> Task description: Exact copy, pictures excluded: output the lines from the opening of the entries through the line bearing "ex-partner is still".

─── Exercise inputs ───

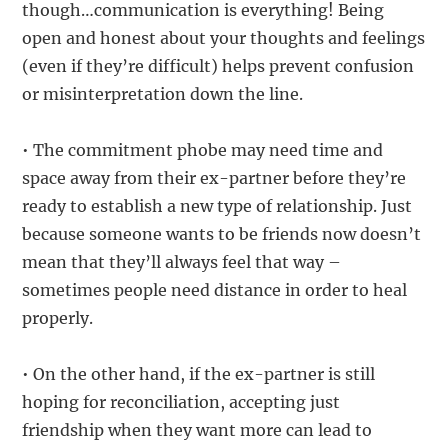
though…communication is everything! Being
open and honest about your thoughts and feelings
(even if they’re difficult) helps prevent confusion
or misinterpretation down the line.
• The commitment phobe may need time and
space away from their ex-partner before they’re
ready to establish a new type of relationship. Just
because someone wants to be friends now doesn’t
mean that they’ll always feel that way –
sometimes people need distance in order to heal
properly.
• On the other hand, if the ex-partner is still
hoping for reconciliation, accepting just
friendship when they want more can lead to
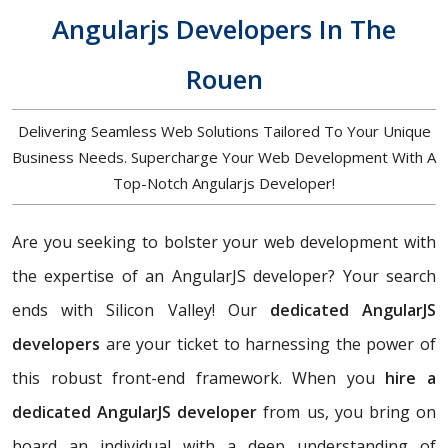
Angularjs Developers In The
Rouen
Delivering Seamless Web Solutions Tailored To Your Unique
Business Needs. Supercharge Your Web Development With A
Top-Notch Angularjs Developer!
Are you seeking to bolster your web development with
the expertise of an AngularJS developer? Your search
ends with Silicon Valley! Our
dedicated AngularJS
developers
are your ticket to harnessing the power of
this robust front-end framework. When you
hire a
dedicated AngularJS developer
from us, you bring on
board an individual with a deep understanding of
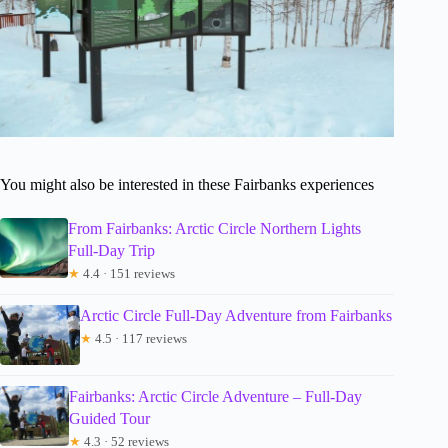
You might also be interested in these Fairbanks experiences
From Fairbanks: Arctic Circle Northern Lights
Full-Day Trip
★
4.4 · 151 reviews
Arctic Circle Full-Day Adventure from Fairbanks
★
4.5 · 117 reviews
Fairbanks: Arctic Circle Adventure – Full-Day
Guided Tour
★
4.3 · 52 reviews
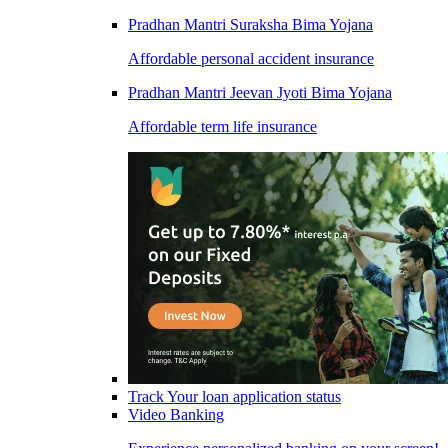
Pradhan Mantri Suraksha Bima Yojana
Affordable personal accident insurance
Pradhan Mantri Jeevan Jyoti Bima Yojana
Affordable term life insurance
Track Your loan application status
Video Banking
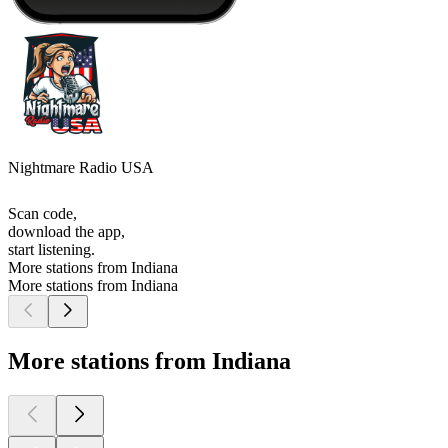
Nightmare Radio USA
Scan code,
download the app,
start listening.
More stations from Indiana
More stations from Indiana
More stations from Indiana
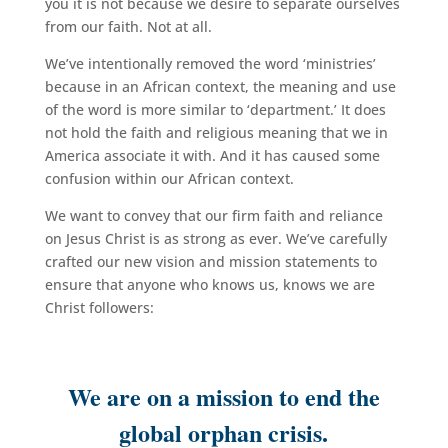
you it is not because we desire to separate ourselves
from our faith. Not at all.
We’ve intentionally removed the word ‘ministries’
because in an African context, the meaning and use
of the word is more similar to ‘department.’ It does
not hold the faith and religious meaning that we in
America associate it with. And it has caused some
confusion within our African context.
We want to convey that our firm faith and reliance
on Jesus Christ is as strong as ever. We’ve carefully
crafted our new vision and mission statements to
ensure that anyone who knows us, knows we are
Christ followers:
We are on a mission to end the
global orphan crisis.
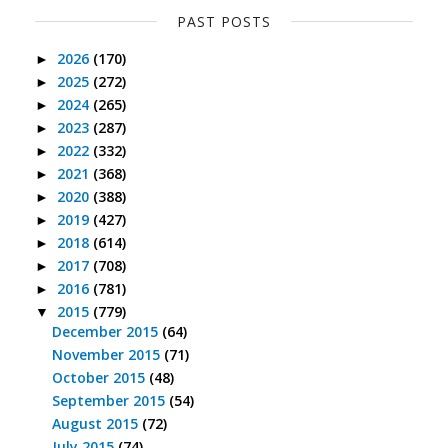
PAST POSTS
2026
(170)
►
2025
(272)
►
2024
(265)
►
2023
(287)
►
2022
(332)
►
2021
(368)
►
2020
(388)
►
2019
(427)
►
2018
(614)
►
2017
(708)
►
2016
(781)
►
2015
(779)
▼
December 2015
(64)
November 2015
(71)
October 2015
(48)
September 2015
(54)
August 2015
(72)
July 2015
(74)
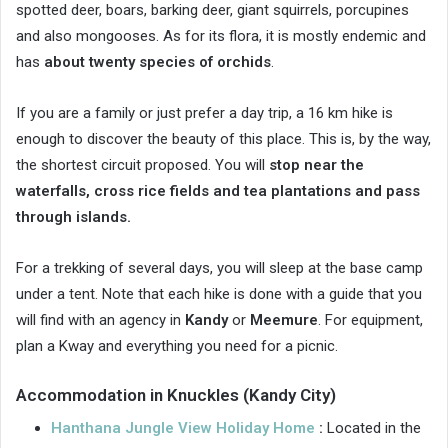
spotted deer, boars, barking deer, giant squirrels, porcupines
and also mongooses. As for its flora, it is mostly endemic and
has
about twenty species of orchids
.
If you are a family or just prefer a day trip, a 16 km hike is
enough to discover the beauty of this place. This is, by the way,
the shortest circuit proposed. You will
stop near the
waterfalls, cross rice fields and tea plantations and pass
through islands.
For a trekking of several days, you will sleep at the base camp
under a tent. Note that each hike is done with a guide that you
will find with an agency in
Kandy
or
Meemure
. For equipment,
plan a Kway and everything you need for a picnic.
Accommodation in Knuckles (Kandy City)
Hanthana Jungle View Holiday Home
:
Located in the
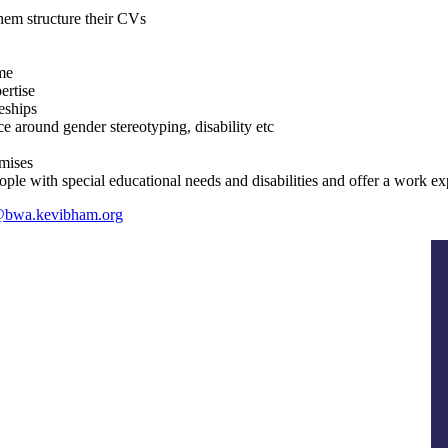
hem structure their CVs
me
ertise
eships
e around gender stereotyping, disability etc
emises
 with special educational needs and disabilities and offer a work exp
@bwa.kevibham.org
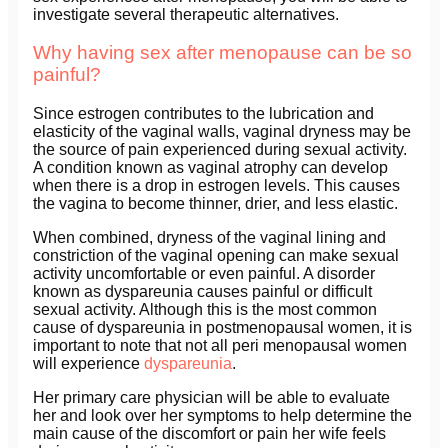
investigate several therapeutic alternatives.
Why having sex after menopause can be so
painful?
Since estrogen contributes to the lubrication and
elasticity of the vaginal walls, vaginal dryness may be
the source of pain experienced during sexual activity.
A condition known as vaginal atrophy can develop
when there is a drop in estrogen levels. This causes
the vagina to become thinner, drier, and less elastic.
When combined, dryness of the vaginal lining and
constriction of the vaginal opening can make sexual
activity uncomfortable or even painful. A disorder
known as dyspareunia causes painful or difficult
sexual activity. Although this is the most common
cause of dyspareunia in postmenopausal women, it is
important to note that not all peri menopausal women
will experience
dyspareunia
.
Her primary care physician will be able to evaluate
her and look over her symptoms to help determine the
main cause of the discomfort or pain her wife feels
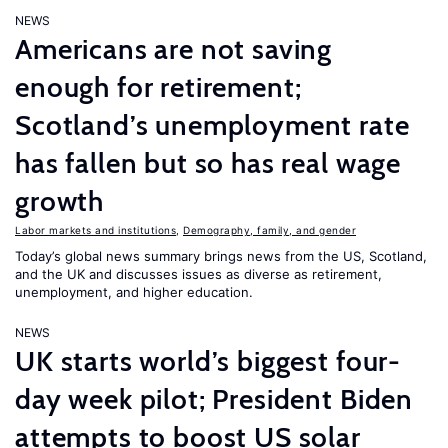
NEWS
Americans are not saving
enough for retirement;
Scotland’s unemployment rate
has fallen but so has real wage
growth
Labor markets and institutions
,
Demography, family, and gender
Today’s global news summary brings news from the US, Scotland,
and the UK and discusses issues as diverse as retirement,
unemployment, and higher education.
NEWS
UK starts world’s biggest four-
day week pilot; President Biden
attempts to boost US solar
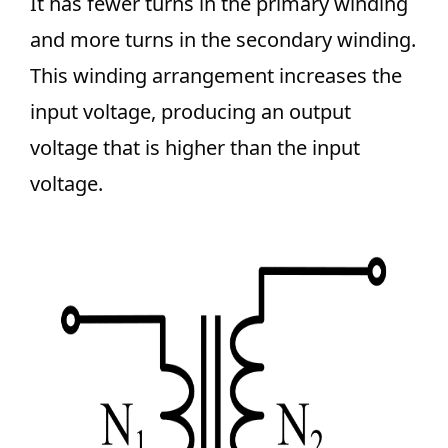
It has fewer turns in the primary winding
and more turns in the secondary winding.
This winding arrangement increases the
input voltage, producing an output
voltage that is higher than the input
voltage.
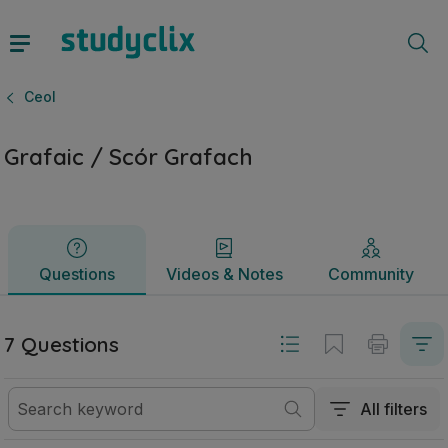
Grafaic / Scór Grafach | Sraith Sóisearach Ceol | Studyclix
Questions
Videos & Notes
Community
Ceol
Grafaic / Scór Grafach
Questions
Videos & Notes
Community
7 Questions
All filters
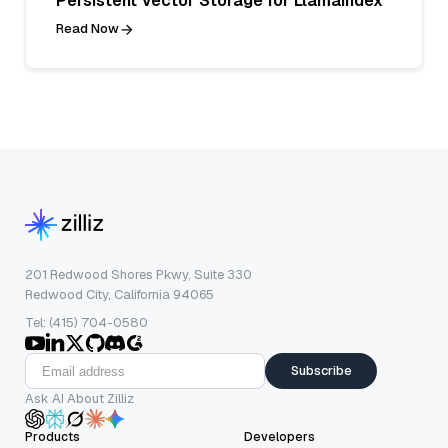
Persistent Vector Storage for LlamaIndex
Read Now
201 Redwood Shores Pkwy, Suite 330
Redwood City, California 94065
Tel: (415) 704-0580
Subscribe
Ask AI About Zilliz
Products
Developers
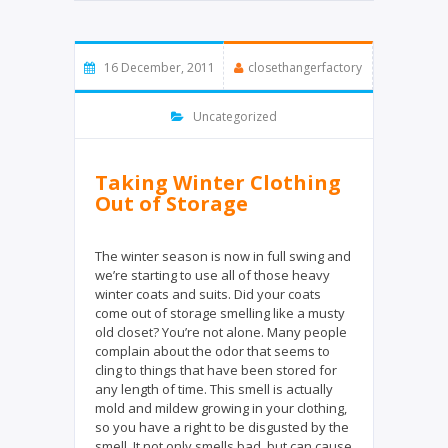
t
e
t
b
e
o
16 December, 2011
closethangerfactory
r
o
k
Uncategorized
Taking Winter Clothing
Out of Storage
The winter season is now in full swing and
we’re starting to use all of those heavy
winter coats and suits. Did your coats
come out of storage smelling like a musty
old closet? You’re not alone. Many people
complain about the odor that seems to
cling to things that have been stored for
any length of time. This smell is actually
mold and mildew growing in your clothing,
so you have a right to be disgusted by the
smell. It not only smells bad, but can cause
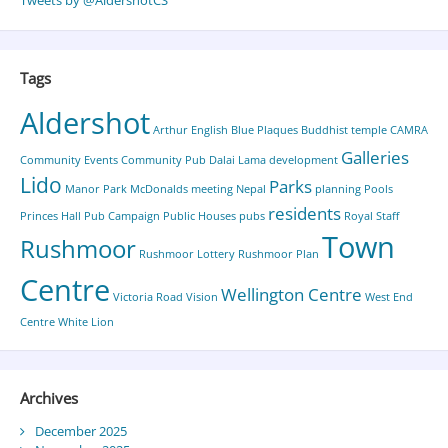
Tweets by @AldershotCS
Tags
Aldershot
Arthur English
Blue Plaques
Buddhist temple
CAMRA
Galleries
Community Events
Community Pub
Dalai Lama
development
Lido
Parks
Manor Park
McDonalds
meeting
Nepal
planning
Pools
residents
Princes Hall
Pub Campaign
Public Houses
pubs
Royal Staff
Town
Rushmoor
Rushmoor Lottery
Rushmoor Plan
Centre
Wellington Centre
Victoria Road
Vision
West End
Centre
White Lion
Archives
December 2025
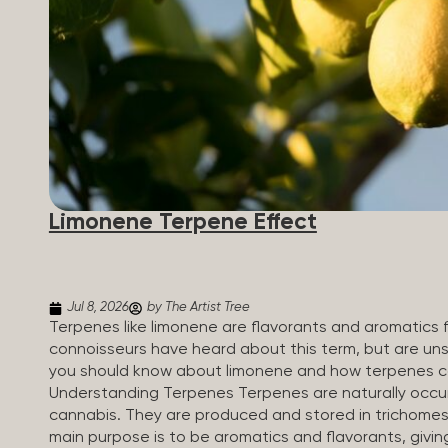
Limonene Terpene Effect
Jul 8, 2026
by The Artist Tree
Terpenes like limonene are flavorants and aromatics 
connoisseurs have heard about this term, but are uns
you should know about limonene and how terpenes ca
Understanding Terpenes Terpenes are naturally occur
cannabis. They are produced and stored in trichomes,
main purpose is to be aromatics and flavorants, givin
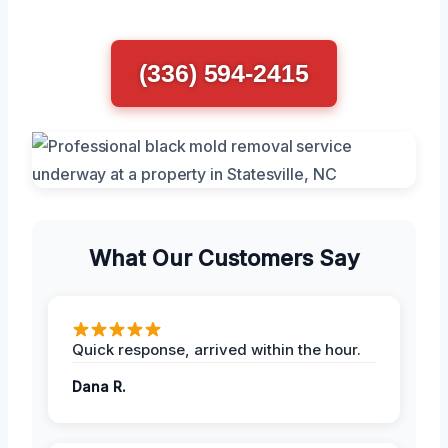
(336) 594-2415
What Our Customers Say
Quick response, arrived within the hour.
Dana R.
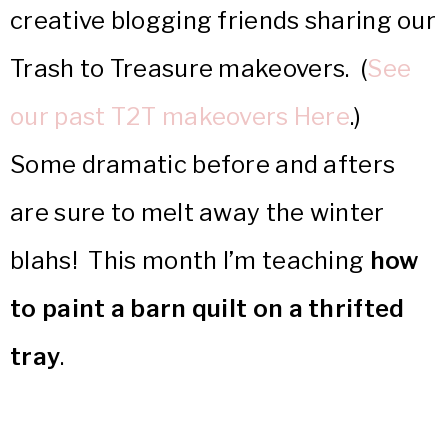
creative blogging friends sharing our
Trash to Treasure makeovers. (
See
our past T2T makeovers Here
.)
Some dramatic before and afters
are sure to melt away the winter
blahs! This month I’m teaching
how
to paint a barn quilt on a thrifted
tray
.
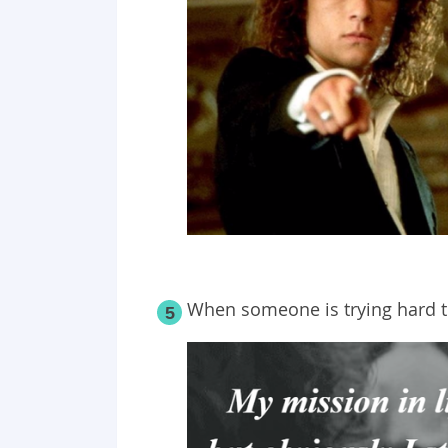
When someone is trying hard t
5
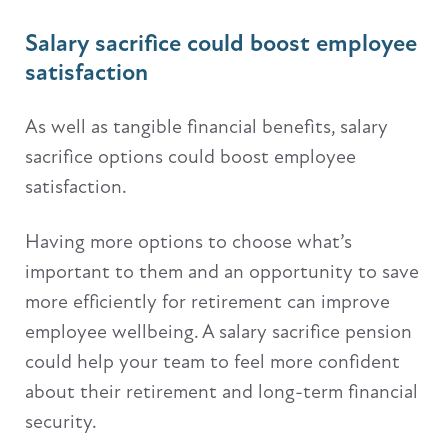
Salary sacrifice could boost employee
satisfaction
As well as tangible financial benefits, salary
sacrifice options could boost employee
satisfaction.
Having more options to choose what’s
important to them and an opportunity to save
more efficiently for retirement can improve
employee wellbeing. A salary sacrifice pension
could help your team to feel more confident
about their retirement and long-term financial
security.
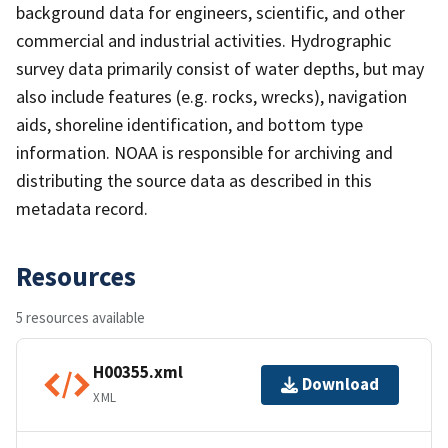
background data for engineers, scientific, and other
commercial and industrial activities. Hydrographic
survey data primarily consist of water depths, but may
also include features (e.g. rocks, wrecks), navigation
aids, shoreline identification, and bottom type
information. NOAA is responsible for archiving and
distributing the source data as described in this
metadata record.
Resources
5 resources available
H00355.xml
Download
XML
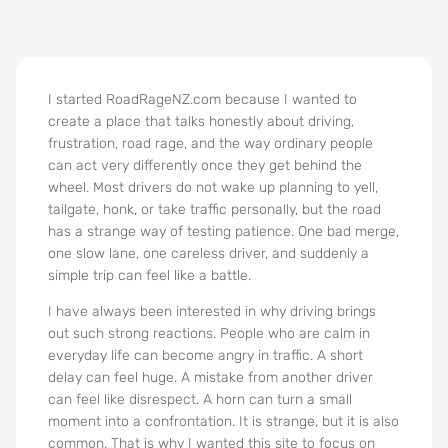
I started RoadRageNZ.com because I wanted to
create a place that talks honestly about driving,
frustration, road rage, and the way ordinary people
can act very differently once they get behind the
wheel. Most drivers do not wake up planning to yell,
tailgate, honk, or take traffic personally, but the road
has a strange way of testing patience. One bad merge,
one slow lane, one careless driver, and suddenly a
simple trip can feel like a battle.
I have always been interested in why driving brings
out such strong reactions. People who are calm in
everyday life can become angry in traffic. A short
delay can feel huge. A mistake from another driver
can feel like disrespect. A horn can turn a small
moment into a confrontation. It is strange, but it is also
common. That is why I wanted this site to focus on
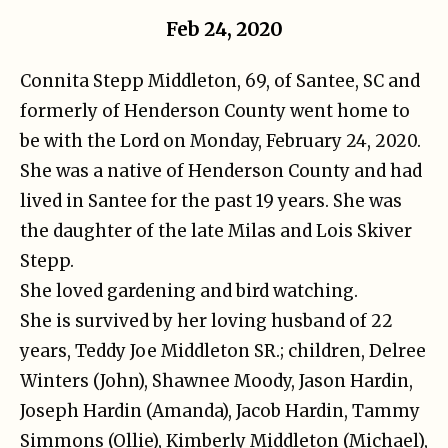
Feb 24, 2020
Connita Stepp Middleton, 69, of Santee, SC and
formerly of Henderson County went home to
be with the Lord on Monday, February 24, 2020.
She was a native of Henderson County and had
lived in Santee for the past 19 years. She was
the daughter of the late Milas and Lois Skiver
Stepp.
She loved gardening and bird watching.
She is survived by her loving husband of 22
years, Teddy Joe Middleton SR.; children, Delree
Winters (John), Shawnee Moody, Jason Hardin,
Joseph Hardin (Amanda), Jacob Hardin, Tammy
Simmons (Ollie), Kimberly Middleton (Michael),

───

> Exercise solution:
though…communication is everything! Being
open and honest about your thoughts and feelings
(even if they’re difficult) helps prevent confusion
or misinterpretation down the line.
• The commitment phobe may need time and
space away from their ex-partner before they’re
ready to establish a new type of relationship. Just
because someone wants to be friends now doesn’t
mean that they’ll always feel that way –
sometimes people need distance in order to heal
properly.
• On the other hand, if the ex-partner is still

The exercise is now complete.